The tone of the Queen’s speeches has been spot on, mixing personal sentiment with experience and wisdom, and her VE Day declaration “Never give up, never despair” hit a chord around the world.
“I thought they were two very powerful addresses and reminded us of just what monarchy is all about,” royal biographer Penny Junor tells me. “The last time people really understood its value was during the war when the King and Queen refused the advice to leave London for their safety, and instead stood shoulder to shoulder with those Londoners who were being bombed and losing homes and loved ones. No one really knows whether they can trust politicians but they feel they can trust the Monarch, and, in my view, she showed signs of true leadership in both these addresses.”

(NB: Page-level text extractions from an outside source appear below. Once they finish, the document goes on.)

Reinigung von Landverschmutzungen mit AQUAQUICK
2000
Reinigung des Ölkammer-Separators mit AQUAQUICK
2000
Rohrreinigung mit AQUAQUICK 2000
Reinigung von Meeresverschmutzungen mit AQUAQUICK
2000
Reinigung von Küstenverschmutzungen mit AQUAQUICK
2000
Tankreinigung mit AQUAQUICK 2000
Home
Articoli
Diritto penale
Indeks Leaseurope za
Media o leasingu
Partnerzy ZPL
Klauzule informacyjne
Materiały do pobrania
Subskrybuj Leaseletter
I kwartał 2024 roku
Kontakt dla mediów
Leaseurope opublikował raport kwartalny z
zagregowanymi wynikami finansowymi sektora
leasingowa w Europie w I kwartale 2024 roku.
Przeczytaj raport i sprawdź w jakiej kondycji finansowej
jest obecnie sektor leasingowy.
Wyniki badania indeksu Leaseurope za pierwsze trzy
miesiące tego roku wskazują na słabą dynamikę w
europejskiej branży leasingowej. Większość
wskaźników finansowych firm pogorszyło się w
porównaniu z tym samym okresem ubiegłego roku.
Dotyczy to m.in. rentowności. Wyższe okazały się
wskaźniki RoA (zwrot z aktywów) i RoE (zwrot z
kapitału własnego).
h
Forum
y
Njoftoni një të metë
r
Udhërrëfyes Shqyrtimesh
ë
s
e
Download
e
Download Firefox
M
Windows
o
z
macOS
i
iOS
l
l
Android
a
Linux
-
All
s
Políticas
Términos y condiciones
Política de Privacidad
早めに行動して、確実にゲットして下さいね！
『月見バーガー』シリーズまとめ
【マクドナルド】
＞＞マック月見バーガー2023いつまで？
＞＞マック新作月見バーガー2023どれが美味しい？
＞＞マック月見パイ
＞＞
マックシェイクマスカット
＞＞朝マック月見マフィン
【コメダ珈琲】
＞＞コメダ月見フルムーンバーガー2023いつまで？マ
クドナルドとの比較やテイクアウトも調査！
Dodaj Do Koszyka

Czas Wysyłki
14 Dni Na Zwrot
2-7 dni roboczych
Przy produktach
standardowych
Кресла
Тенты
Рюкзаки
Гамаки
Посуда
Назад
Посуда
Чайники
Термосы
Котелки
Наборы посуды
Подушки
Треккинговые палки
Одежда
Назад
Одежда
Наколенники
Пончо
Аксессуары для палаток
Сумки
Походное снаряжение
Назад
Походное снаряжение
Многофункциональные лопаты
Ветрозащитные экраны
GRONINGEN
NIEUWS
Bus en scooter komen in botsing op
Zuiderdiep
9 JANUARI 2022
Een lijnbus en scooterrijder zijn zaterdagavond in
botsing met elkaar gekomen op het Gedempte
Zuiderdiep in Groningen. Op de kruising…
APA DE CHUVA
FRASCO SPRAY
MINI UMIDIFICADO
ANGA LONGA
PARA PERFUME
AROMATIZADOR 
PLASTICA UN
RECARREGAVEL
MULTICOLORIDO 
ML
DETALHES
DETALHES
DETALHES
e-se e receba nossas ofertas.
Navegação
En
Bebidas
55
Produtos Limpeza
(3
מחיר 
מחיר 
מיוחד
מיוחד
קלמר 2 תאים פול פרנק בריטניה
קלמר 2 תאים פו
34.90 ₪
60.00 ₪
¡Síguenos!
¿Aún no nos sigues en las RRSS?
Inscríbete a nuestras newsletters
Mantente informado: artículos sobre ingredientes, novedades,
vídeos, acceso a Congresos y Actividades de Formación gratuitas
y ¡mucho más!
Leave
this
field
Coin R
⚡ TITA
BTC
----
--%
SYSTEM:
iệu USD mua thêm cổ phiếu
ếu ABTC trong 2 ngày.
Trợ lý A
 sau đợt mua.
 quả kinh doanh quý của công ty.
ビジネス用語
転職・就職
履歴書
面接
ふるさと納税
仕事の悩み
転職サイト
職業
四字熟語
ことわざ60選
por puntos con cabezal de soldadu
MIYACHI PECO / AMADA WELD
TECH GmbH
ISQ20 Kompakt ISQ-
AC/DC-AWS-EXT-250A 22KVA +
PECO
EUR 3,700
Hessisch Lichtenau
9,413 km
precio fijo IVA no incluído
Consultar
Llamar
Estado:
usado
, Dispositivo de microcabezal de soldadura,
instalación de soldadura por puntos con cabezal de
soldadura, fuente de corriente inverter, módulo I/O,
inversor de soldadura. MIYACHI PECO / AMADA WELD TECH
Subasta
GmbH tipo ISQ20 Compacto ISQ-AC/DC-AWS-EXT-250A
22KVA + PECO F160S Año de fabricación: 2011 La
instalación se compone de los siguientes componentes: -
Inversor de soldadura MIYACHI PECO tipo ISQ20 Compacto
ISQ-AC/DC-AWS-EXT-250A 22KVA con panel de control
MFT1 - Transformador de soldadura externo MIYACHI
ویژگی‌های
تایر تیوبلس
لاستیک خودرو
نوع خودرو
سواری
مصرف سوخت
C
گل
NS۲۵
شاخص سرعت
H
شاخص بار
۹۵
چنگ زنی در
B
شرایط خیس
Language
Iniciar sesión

The Times newspaper’s royal correspondent, Valentine Low, agrees. “The war will have been on the Queen’s mind when she made the first broadcast because of the impending VE Day anniversary. Furthermore, the idea that the nation – and indeed, the whole human race – was facing a serious, widespread threat that affected everybody prompted inevitable comparisons with wartime.
“The Queen has an ability to sum up the national mood and to speak in an inspiring way without overdoing the rhetoric or seeming false or contrived. It is something which no current politician has.”
While politics are off limits for royals, the role of empathetic leader has been very evident in the Queen’s addresses and has trickled down in the fevered activity from the rest of the royal family. Royal biographer Christopher Wilson says the Queen has certainly come into her own in the past few months. “Those references to the war allowed her to remind the nation that she, as Sovereign, has been around longer than most of the population has been alive. That she is above day-to-day politics, and a figure of history, someone to turn to if people have lost faith in their politicians.